Task statement
Update the items below by replacing every "Entry" with "Reading" and keeping all other text unchanged. Leave the pictures out of your answer.

++++ Records shown ++++

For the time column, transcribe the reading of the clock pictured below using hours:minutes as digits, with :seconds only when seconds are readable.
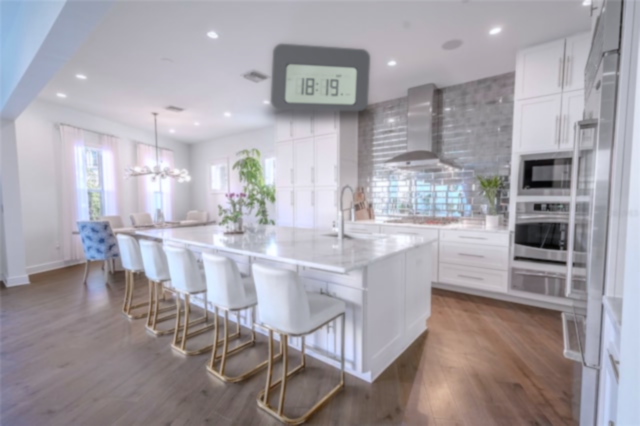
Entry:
18:19
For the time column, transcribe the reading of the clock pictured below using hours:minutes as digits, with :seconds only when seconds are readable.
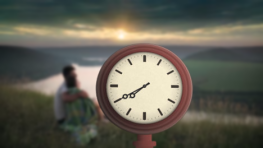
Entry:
7:40
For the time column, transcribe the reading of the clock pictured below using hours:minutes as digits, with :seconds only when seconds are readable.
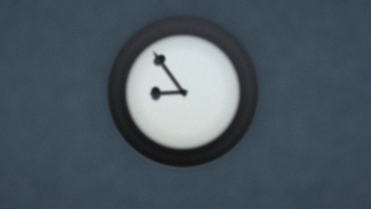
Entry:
8:54
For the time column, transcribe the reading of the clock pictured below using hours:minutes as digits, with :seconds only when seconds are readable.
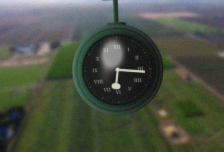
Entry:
6:16
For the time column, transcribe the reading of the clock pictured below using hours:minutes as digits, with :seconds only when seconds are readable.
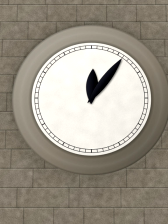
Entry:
12:06
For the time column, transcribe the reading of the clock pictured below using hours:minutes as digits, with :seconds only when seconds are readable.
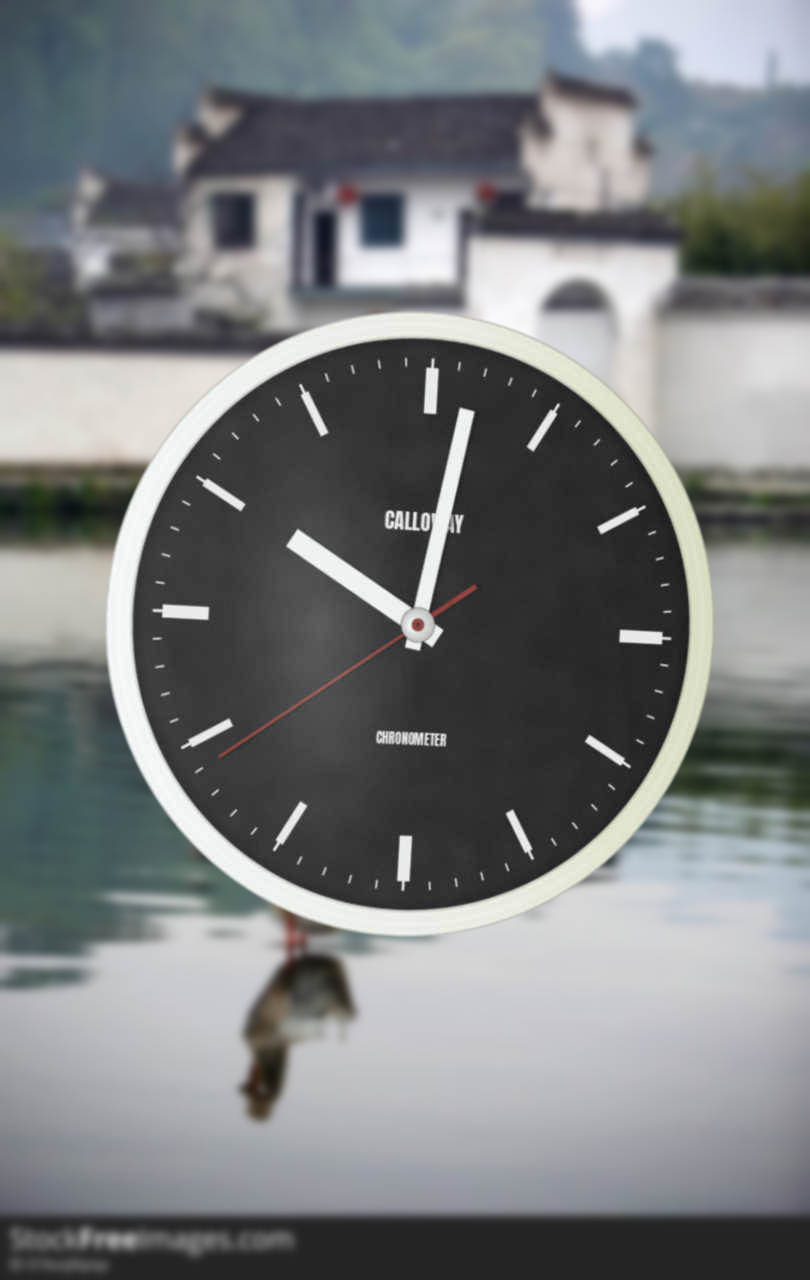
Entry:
10:01:39
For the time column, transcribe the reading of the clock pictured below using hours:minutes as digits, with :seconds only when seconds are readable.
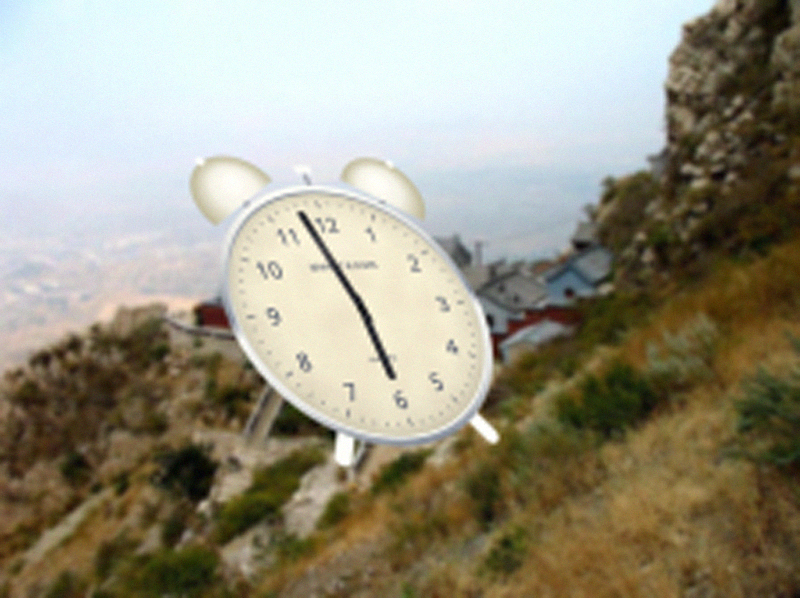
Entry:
5:58
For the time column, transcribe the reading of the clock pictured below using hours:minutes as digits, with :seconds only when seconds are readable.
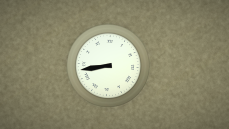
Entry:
8:43
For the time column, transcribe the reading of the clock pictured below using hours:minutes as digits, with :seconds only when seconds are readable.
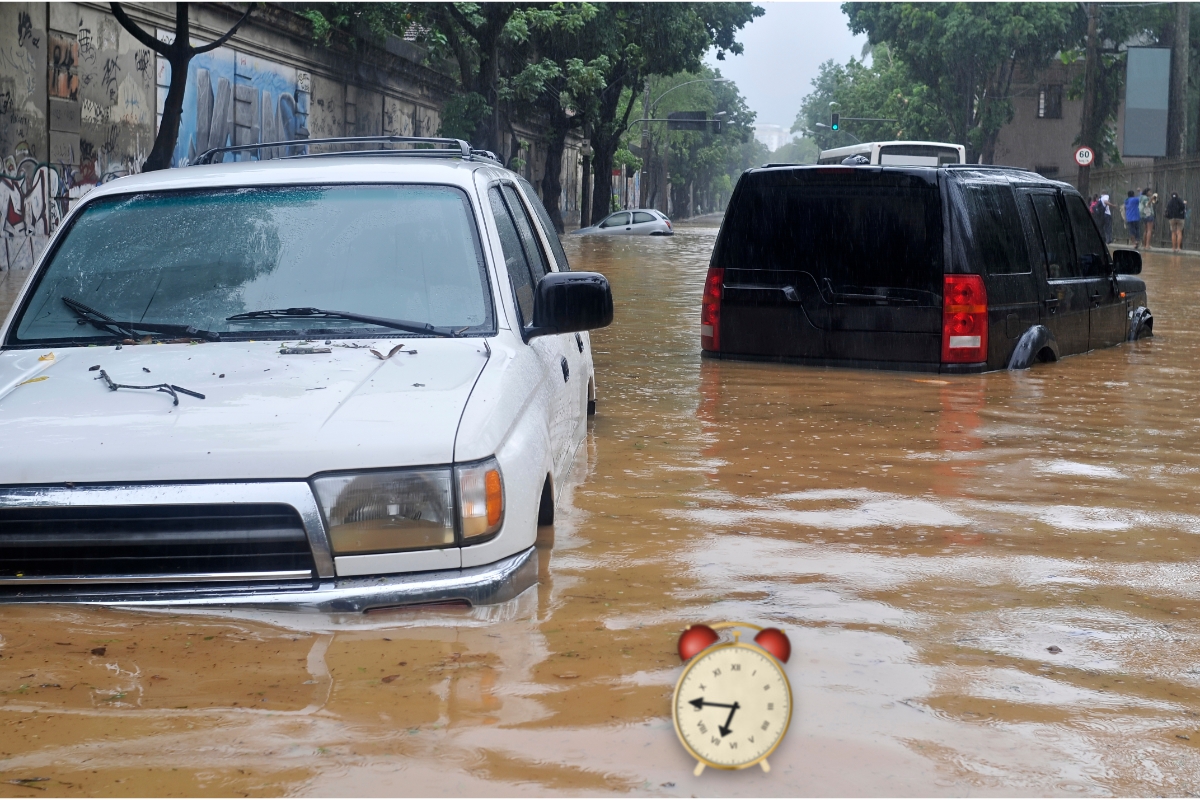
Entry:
6:46
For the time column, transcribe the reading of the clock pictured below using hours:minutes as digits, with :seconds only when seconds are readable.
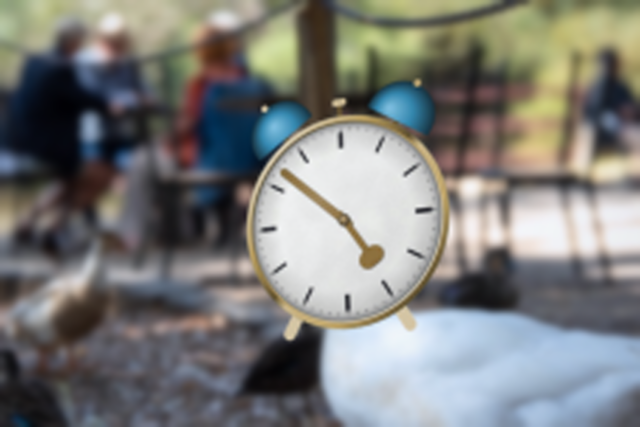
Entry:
4:52
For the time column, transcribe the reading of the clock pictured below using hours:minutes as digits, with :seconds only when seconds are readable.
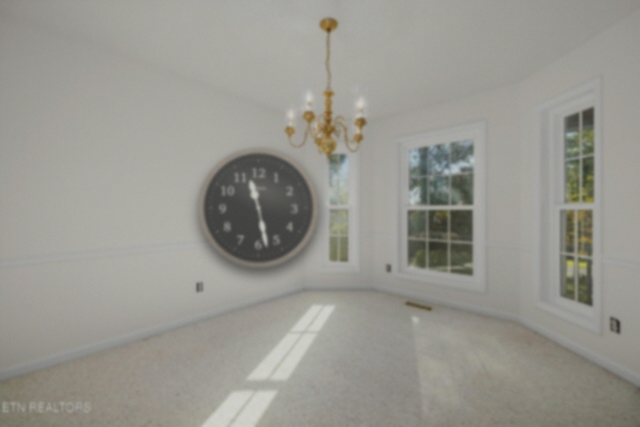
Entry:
11:28
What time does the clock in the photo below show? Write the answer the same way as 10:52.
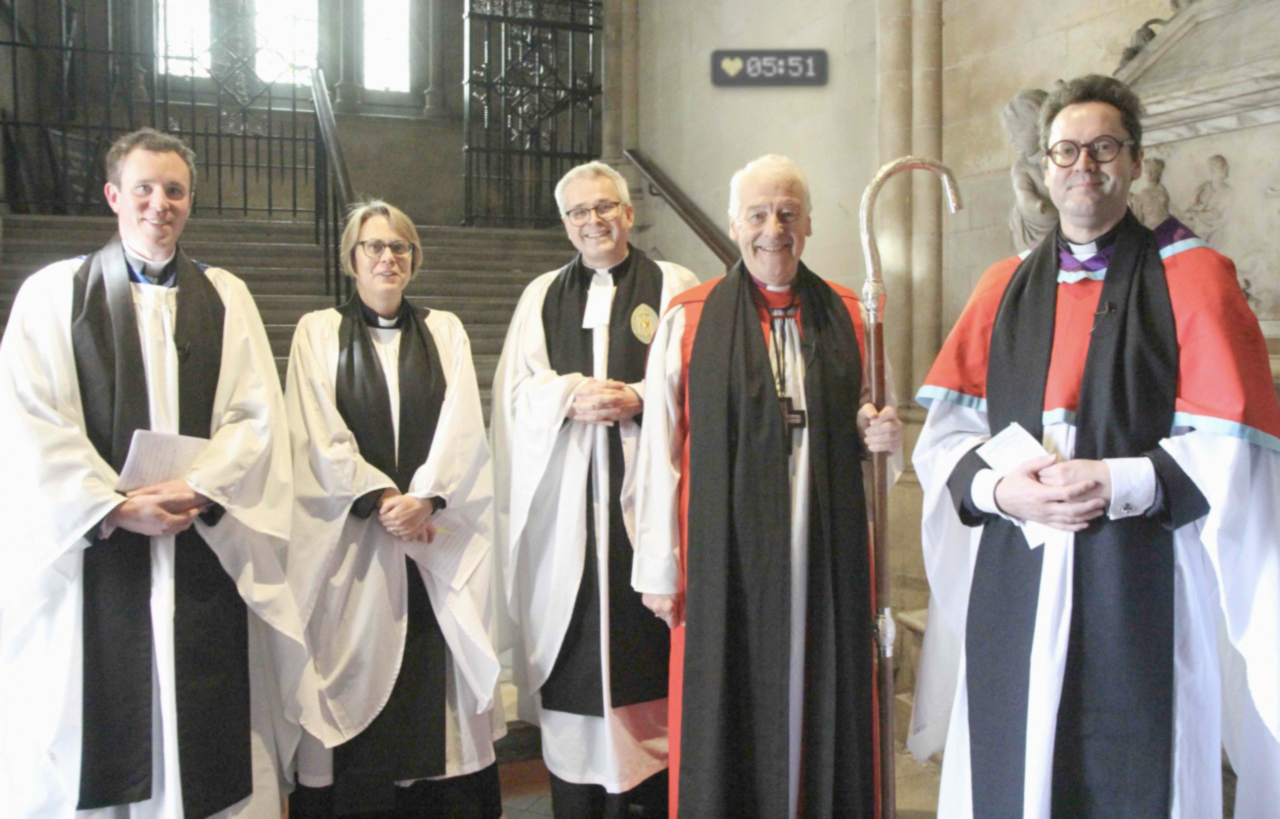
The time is 5:51
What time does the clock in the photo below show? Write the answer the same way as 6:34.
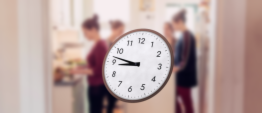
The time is 8:47
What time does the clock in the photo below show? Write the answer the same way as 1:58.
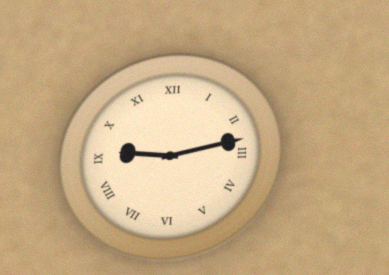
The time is 9:13
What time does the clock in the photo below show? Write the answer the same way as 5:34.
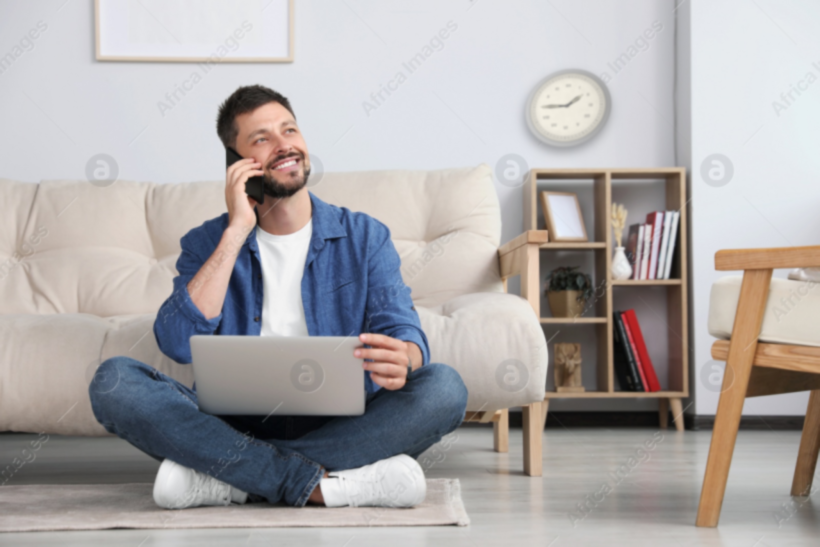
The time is 1:45
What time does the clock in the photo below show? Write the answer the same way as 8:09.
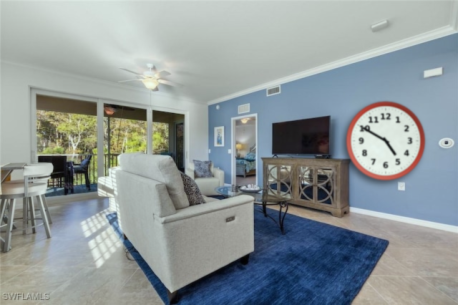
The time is 4:50
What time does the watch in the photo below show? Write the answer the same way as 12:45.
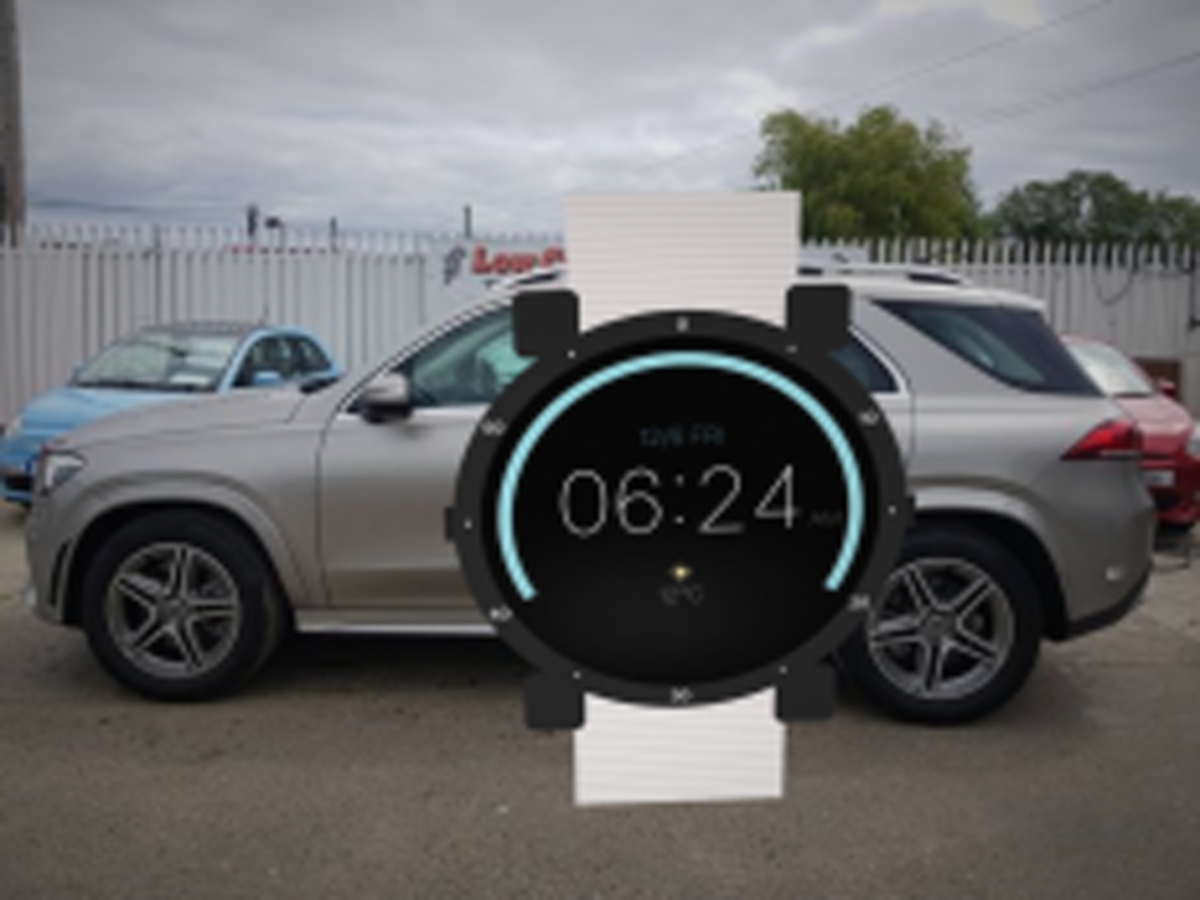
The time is 6:24
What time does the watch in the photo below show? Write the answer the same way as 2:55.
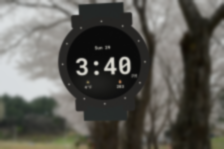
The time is 3:40
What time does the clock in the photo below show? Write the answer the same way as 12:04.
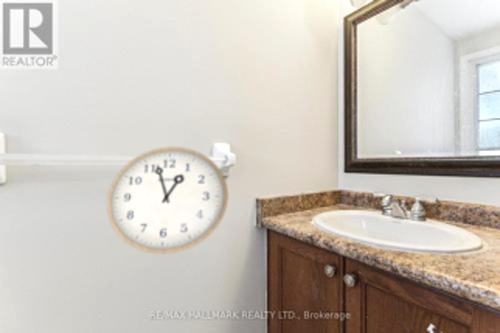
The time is 12:57
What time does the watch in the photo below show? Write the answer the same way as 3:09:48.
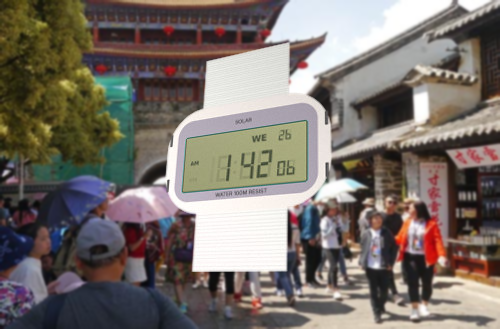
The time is 1:42:06
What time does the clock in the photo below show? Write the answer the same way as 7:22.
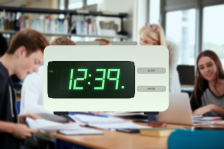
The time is 12:39
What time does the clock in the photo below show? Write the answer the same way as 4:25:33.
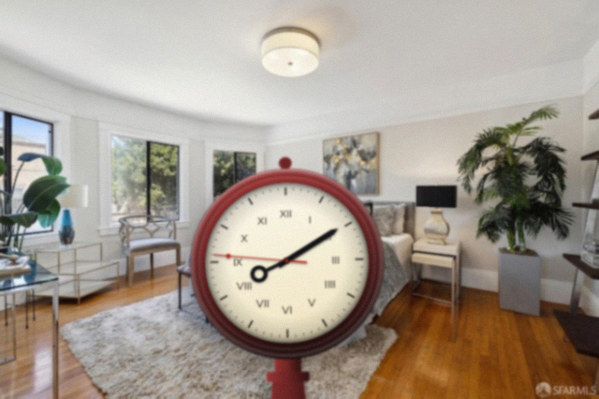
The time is 8:09:46
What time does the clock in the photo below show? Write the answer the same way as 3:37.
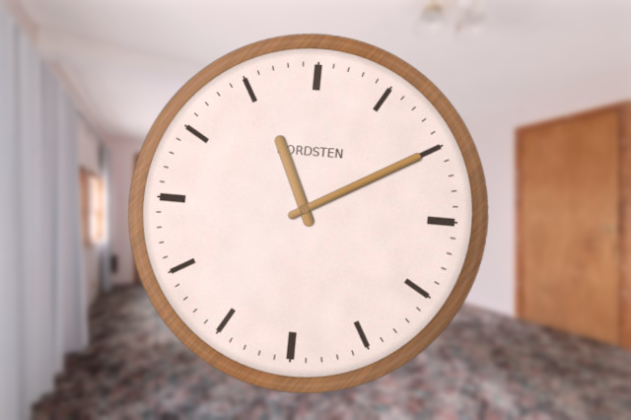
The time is 11:10
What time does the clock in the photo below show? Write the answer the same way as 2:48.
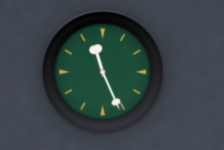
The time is 11:26
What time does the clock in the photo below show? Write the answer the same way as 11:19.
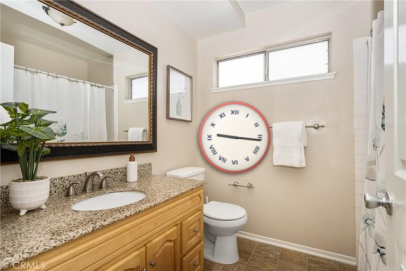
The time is 9:16
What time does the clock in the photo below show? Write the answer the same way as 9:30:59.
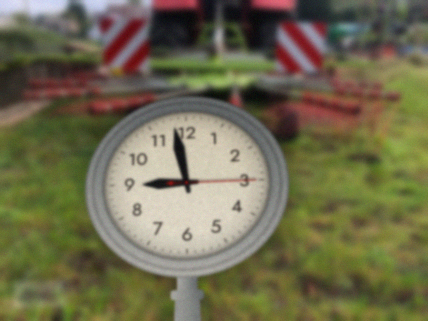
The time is 8:58:15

++++

Written response
For the time column, transcribe the reading of the clock pictured below using hours:minutes as digits, with :seconds only when seconds are readable.
Reading:
18:19
For the time column, transcribe the reading of the clock pictured below using hours:minutes as digits, with :seconds only when seconds are readable.
Reading:
7:40
For the time column, transcribe the reading of the clock pictured below using hours:minutes as digits, with :seconds only when seconds are readable.
Reading:
8:54
For the time column, transcribe the reading of the clock pictured below using hours:minutes as digits, with :seconds only when seconds are readable.
Reading:
6:16
For the time column, transcribe the reading of the clock pictured below using hours:minutes as digits, with :seconds only when seconds are readable.
Reading:
12:06
For the time column, transcribe the reading of the clock pictured below using hours:minutes as digits, with :seconds only when seconds are readable.
Reading:
10:01:39
For the time column, transcribe the reading of the clock pictured below using hours:minutes as digits, with :seconds only when seconds are readable.
Reading:
5:58
For the time column, transcribe the reading of the clock pictured below using hours:minutes as digits, with :seconds only when seconds are readable.
Reading:
8:43
For the time column, transcribe the reading of the clock pictured below using hours:minutes as digits, with :seconds only when seconds are readable.
Reading:
6:46
For the time column, transcribe the reading of the clock pictured below using hours:minutes as digits, with :seconds only when seconds are readable.
Reading:
4:52
For the time column, transcribe the reading of the clock pictured below using hours:minutes as digits, with :seconds only when seconds are readable.
Reading:
11:28
What time does the clock in the photo below show? Write the answer the same way as 10:52.
The time is 5:51
What time does the clock in the photo below show? Write the answer the same way as 6:34.
The time is 8:47
What time does the clock in the photo below show? Write the answer the same way as 1:58.
The time is 9:13
What time does the clock in the photo below show? Write the answer the same way as 5:34.
The time is 1:45
What time does the clock in the photo below show? Write the answer the same way as 8:09.
The time is 4:50
What time does the watch in the photo below show? Write the answer the same way as 12:45.
The time is 6:24
What time does the watch in the photo below show? Write the answer the same way as 2:55.
The time is 3:40
What time does the clock in the photo below show? Write the answer the same way as 12:04.
The time is 12:57
What time does the watch in the photo below show? Write the answer the same way as 3:09:48.
The time is 1:42:06
What time does the clock in the photo below show? Write the answer the same way as 7:22.
The time is 12:39
What time does the clock in the photo below show? Write the answer the same way as 4:25:33.
The time is 8:09:46
What time does the clock in the photo below show? Write the answer the same way as 3:37.
The time is 11:10
What time does the clock in the photo below show? Write the answer the same way as 2:48.
The time is 11:26
What time does the clock in the photo below show? Write the answer the same way as 11:19.
The time is 9:16
What time does the clock in the photo below show? Write the answer the same way as 9:30:59.
The time is 8:58:15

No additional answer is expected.